» Your assignment
Where a line of the records holds the string "Garau", copy that line.

» Collection entries
--- START ---

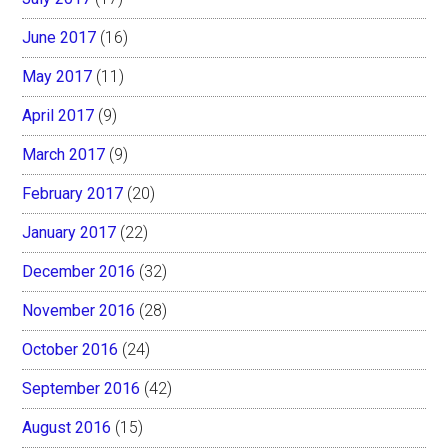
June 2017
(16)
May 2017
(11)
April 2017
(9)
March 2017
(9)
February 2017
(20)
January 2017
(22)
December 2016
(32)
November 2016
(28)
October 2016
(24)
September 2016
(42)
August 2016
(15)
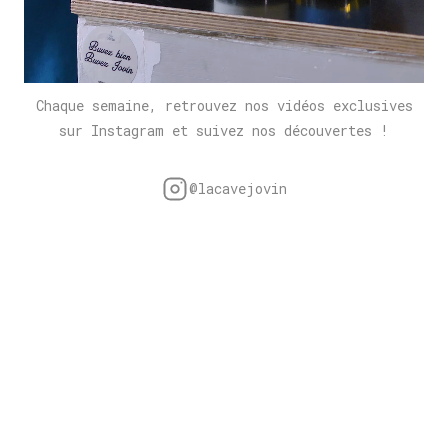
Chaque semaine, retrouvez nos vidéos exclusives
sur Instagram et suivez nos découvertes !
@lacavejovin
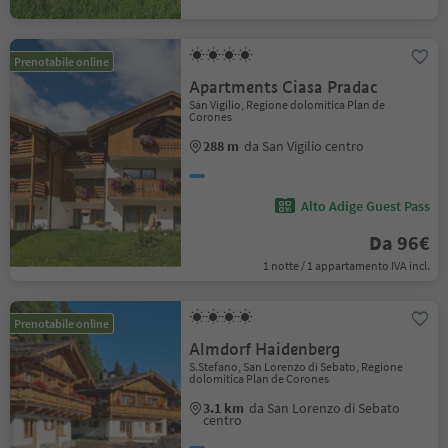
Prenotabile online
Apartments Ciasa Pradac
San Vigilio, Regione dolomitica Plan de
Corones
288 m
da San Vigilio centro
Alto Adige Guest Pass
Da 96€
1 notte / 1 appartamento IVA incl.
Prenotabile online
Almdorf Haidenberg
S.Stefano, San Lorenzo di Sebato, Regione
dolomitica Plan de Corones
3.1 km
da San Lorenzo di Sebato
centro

--- END ---
--- START ---

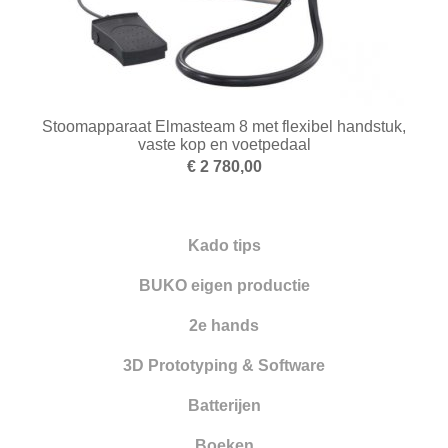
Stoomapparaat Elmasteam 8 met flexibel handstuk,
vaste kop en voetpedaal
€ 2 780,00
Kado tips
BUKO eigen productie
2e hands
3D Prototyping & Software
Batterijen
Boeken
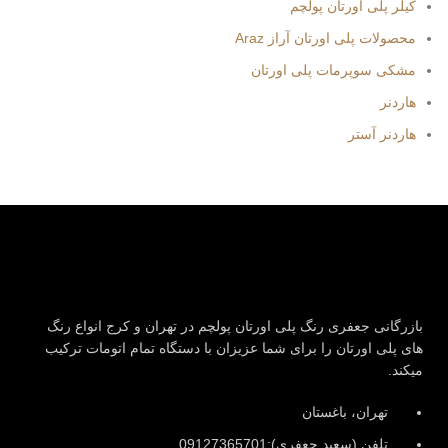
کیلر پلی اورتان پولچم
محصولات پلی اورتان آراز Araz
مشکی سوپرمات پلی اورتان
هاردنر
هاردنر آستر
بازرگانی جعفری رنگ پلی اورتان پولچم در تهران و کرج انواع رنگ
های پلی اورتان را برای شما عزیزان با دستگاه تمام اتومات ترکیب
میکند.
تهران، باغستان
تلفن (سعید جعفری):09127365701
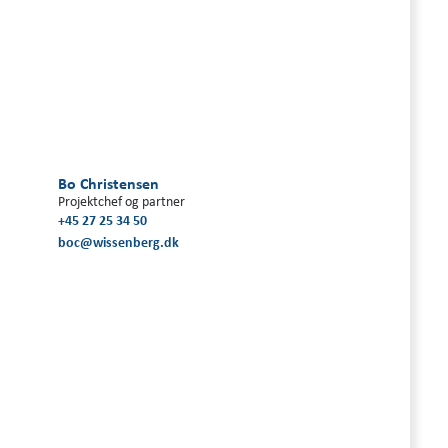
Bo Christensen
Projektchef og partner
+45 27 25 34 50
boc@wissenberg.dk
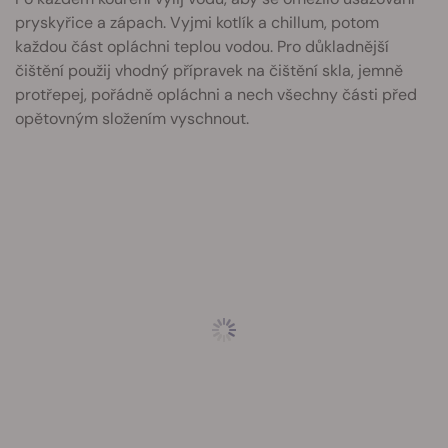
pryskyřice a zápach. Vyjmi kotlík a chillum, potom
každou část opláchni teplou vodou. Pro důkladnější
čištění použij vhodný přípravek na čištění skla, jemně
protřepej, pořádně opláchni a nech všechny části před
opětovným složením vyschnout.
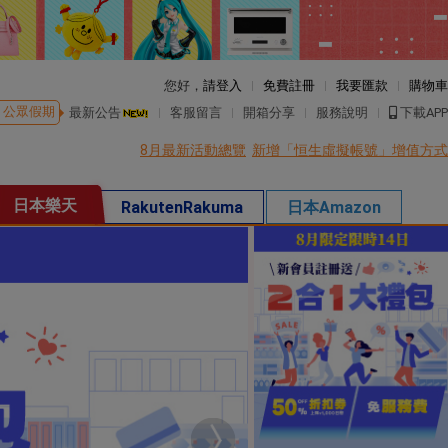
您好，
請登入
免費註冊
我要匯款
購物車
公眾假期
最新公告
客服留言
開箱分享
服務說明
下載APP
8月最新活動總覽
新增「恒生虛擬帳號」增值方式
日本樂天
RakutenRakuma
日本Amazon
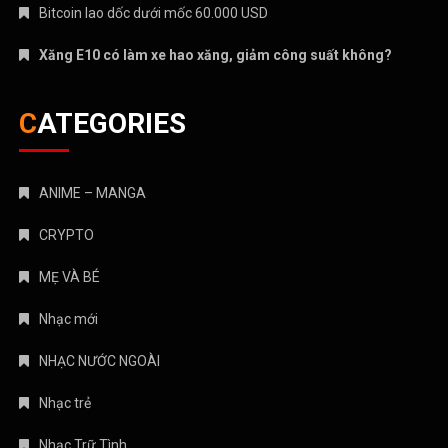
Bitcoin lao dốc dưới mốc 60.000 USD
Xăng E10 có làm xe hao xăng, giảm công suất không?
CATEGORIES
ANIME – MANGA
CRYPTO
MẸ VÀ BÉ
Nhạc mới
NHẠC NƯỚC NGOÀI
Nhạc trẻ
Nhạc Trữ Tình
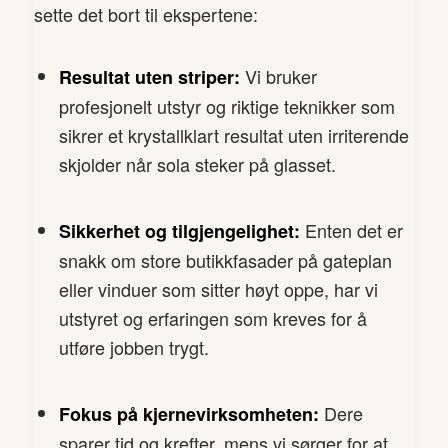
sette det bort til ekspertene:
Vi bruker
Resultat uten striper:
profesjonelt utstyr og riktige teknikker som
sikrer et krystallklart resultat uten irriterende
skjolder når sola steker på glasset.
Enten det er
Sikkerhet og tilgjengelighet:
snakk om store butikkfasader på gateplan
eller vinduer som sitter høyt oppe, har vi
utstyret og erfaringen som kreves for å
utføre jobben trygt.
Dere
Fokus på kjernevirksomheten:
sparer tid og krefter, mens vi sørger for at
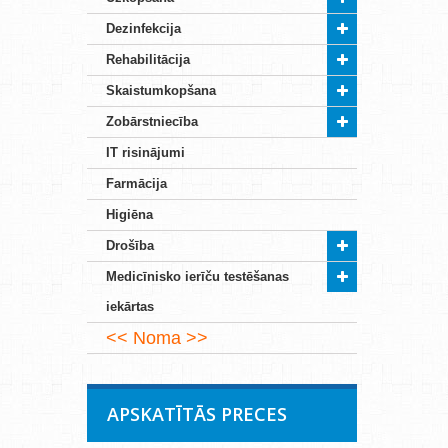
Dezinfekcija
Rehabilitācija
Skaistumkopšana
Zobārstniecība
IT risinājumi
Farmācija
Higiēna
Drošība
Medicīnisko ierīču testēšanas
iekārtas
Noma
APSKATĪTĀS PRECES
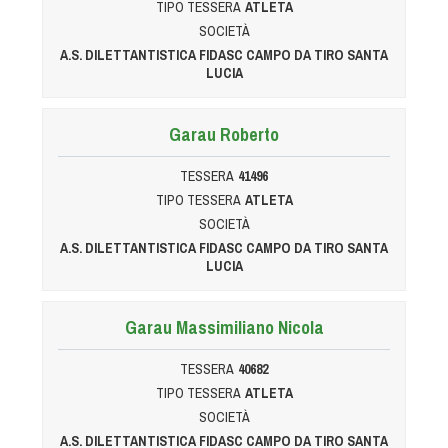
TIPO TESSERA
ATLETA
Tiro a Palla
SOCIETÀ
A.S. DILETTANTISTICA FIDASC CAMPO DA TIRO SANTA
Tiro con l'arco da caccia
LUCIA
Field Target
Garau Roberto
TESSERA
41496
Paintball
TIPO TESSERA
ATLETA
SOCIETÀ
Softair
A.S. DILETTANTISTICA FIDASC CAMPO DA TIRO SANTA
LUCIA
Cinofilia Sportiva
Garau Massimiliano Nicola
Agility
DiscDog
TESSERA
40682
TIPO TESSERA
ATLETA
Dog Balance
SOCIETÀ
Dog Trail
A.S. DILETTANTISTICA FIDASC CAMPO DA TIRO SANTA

--- END ---

» Solution for this exercise
Garau Roberto
Garau Massimiliano Nicola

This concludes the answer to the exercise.